Ed: So the clustering?
Roberto: Yes and the Administration Console. I think it's quite impressive.
Ed: One thing ... I don't know if you'e aware of it -- I don't think Alexis mentioned it -- but the Admin Console now uses Ajax, so it's a very dynamic interface. It uses Ajax-enabled JavaServer Faces components.
Roberto: No I did not realize this.
Ed: Is there anything that you would like to see in a tool like this that you have not seen in the demonstration or presentation?
Roberto: No.
Ed: It's a little too early -- you need to study it?
Roberto: Yes, yes.
Ed: O.K. great. Thank you.
Third interview -- After the session "OpenMQ project"
Ed: First of all, if you don't mind, what are your names?
All: My name is Francesco. And I'm Maria.
Ed: And where do you work?
Francesco and Maria: Italtel, an Italian company.
Ed: And what roles do you have, what job responsibilities?
Francesco: Software developers and architects, both.
Ed: And do you use GlassFish?
Francesco: No, not at the moment.
Ed: So you're interested in just investigating it?
Francesco: Sure.
Ed: What do you use right now?
Francesco: Tomcat.
Maria: Apache Tomcat.
Ed: So is there anything that you heard in the sessions today on GlassFish and the open source projects that you found particularly interesting?
Francesco: Yes, from my point of view the most interesting thing is the clustering feature. That's GlassFish.
Ed: For performance reasons, for availability?
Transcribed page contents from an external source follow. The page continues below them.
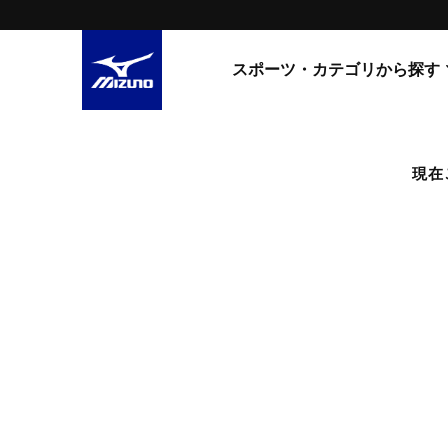
スポーツ・カテゴリから探す
スニーカー
スニーカ
現在
ライフスタイルウエア
すべてのシリーズ
ランニング
WAVE PROPHECY
MORELIA LS
サッカー／フットサル
WAVE RIDER
トレーニング
MXR
ゴアテックス
野球
コラボレーション
その他シリーズ
ゴルフ
スイム
スニーカー商品をすべて見る
バレーボール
Francesco: Failover reasons.
Maria: Load balancing.
Ed: O.K. So what sort of applications would you be deploying on GlassFish?
Francesco and Maria: The portal.
Ed: Portal?
Francesco: Yes, we have a portal and with this portal we are developing our web applications specific to service domains. Our point of entering the system is the portal.
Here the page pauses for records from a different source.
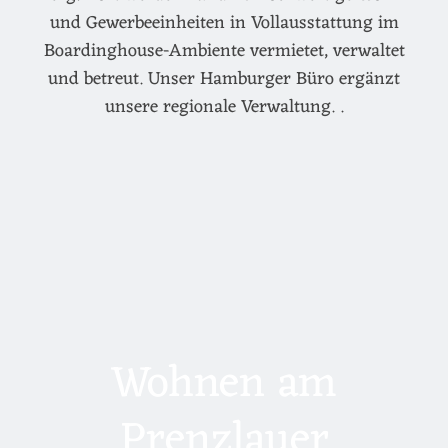
und Gewerbeeinheiten in Vollausstattung im
Boardinghouse-Ambiente vermietet, verwaltet
und betreut. Unser Hamburger Büro ergänzt
unsere regionale Verwaltung. .
Wohnen am
Prenzlauer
Ed: So was that session on the Open Portal project of interest to you at all?
Francesco: Yes, it was interesting as well. But I would be more happy to have more detail. It was too high level for me to go further with this, but it was interesting.
Ed: So that actually leads to the last question. Is there anything that you would have liked to have heard or seen that hasn't been discussed so far? Like a feature in GlassFish or the Portal Server that you expected to see that you haven't heard about yet?
Francesco: Yes, actually I would like to have a more general presentation on the architecture.
Ed: On GlassFish?
Francesco: On the Portal. It would be interesting to have a comparison between what we're using at the moment, which is an open-source portal, Jetspeed, and the features of the Open Portal.
Ed: Thank you.
The bells are ringing
As far as those "happenings," throughout the day and throughout the hotel there were a series of maddening beeps and flashes from the "allarme incendio" -- that's the fire alarm for us non-Italian speakers. It's got to be really tough to do a presentation while these alarms are going off. I admire all the presenters for managing to do their talks despite these annoyances. Alexis, whose welcome talk was the first to be interrupted this way, turned it into a bit of comic relief. After hearing the alarm, he turned and walked to the window, claiming to see how high off the ground he was in case he had to jump out. That drew a laugh from the audience.
All in all, this was a good day. Not exactly knock-your-socks-off compelling, but rather interesting and educational. In other words, more interessante than incendio.